I am now a grown up with health insurance, a mortgage, a favorite Valvoline, and a much better understanding of what it feels like to lose a little one. And at this point of my life I am well aware of this empathetic soul that I lug around that sometimes makes being around people in pain almost excruciating. I have a hard time turning it off. Empathy is a gift that I cannot wait to hand back to the Lord someday in glory, saying, “Thank you. I’m done with this. It was the weightiest of gifts.”
Walking in the door of the ObGyn’s office is never a simple task for someone who has dealt with infertility and miscarriage. Nope, a thousand different memories flood my senses when I enter the doors and wait for the receptionist to ask for my insurance card. My practitioner has switched offices—and while I’m thankful to never be trapped in that 1970’s era waiting room without windows again, the muscle memory is enough to overwhelm me. I remember every ultrasound, every blood draw, every visit filled with hope, fear, grief, and even mundane moments. It’s all there, but not only is it a space for my memories, it’s a space where other women are walking through their own tales. And I find that mix of stories both compelling and challenging.
I wish there were separate buildings for pregnant and non-pregnant women. Separate waiting rooms perhaps. But I know that wouldn’t solve the problem because some women are pregnant happily while plenty of others are not. There’s the gal who just received a trisomy 13 diagnosis and she looks around marveling that anyone else could be joyfully pregnant right now. There’s the other woman who has no idea how she is going to pay for diapers for this latest “blessing.” There’s the client lying that she has insurance but just forgot the card, who is desperately trying to figure out how she will make ends meet next month, but that’s next month’s problem. And surely there are a thousand different women between utterly joyful and in the worst of spots, many of whom are just running in for a quick checkup on their baby—which truly never is quick—before carrying out other tasks in their days.
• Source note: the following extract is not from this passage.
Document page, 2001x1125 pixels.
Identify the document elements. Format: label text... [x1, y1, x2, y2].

Aside from the obviously pregnant women, the waiting room is filled with everyone else, from 16 year olds who are dealing with pain to octogenarians who are paying someone to check out parts they not only cannot see but also cannot diagnose as healthy or unhealthy. Women. We come in all stripes and all colors and while getting a gynecological exam is the farthest thing from “fun” it is quite necessary to stay well. Mingled in with the baby bumps are women experiencing hot flashes (note: they’re probably carrying their coats), women who’ve found a lump, women who feel 100% fine but aren’t, and women who feel 100% sure they’re not fine but they actually are.
All stories are found in this cold sterile space.
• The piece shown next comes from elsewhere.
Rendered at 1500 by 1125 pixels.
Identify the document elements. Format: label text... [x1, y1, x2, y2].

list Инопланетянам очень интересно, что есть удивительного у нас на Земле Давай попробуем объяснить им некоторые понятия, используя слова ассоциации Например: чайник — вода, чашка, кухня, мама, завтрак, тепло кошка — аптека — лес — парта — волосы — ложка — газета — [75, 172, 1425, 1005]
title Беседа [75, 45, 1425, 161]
The nervous laughter while getting a blood draw meets up with stony silence in the hallway where another walks in nervously for a breast exam.
The mother relieved to see her little one via ultrasound lays on the table where another mother was just informed that no heartbeat can be found.
Within these walls there is death and there is life, and there is every shade of existence in between.
A run into the ObGyn’s office is never ever a clearcut thing for someone like me, someone with the heavy gift of empathy.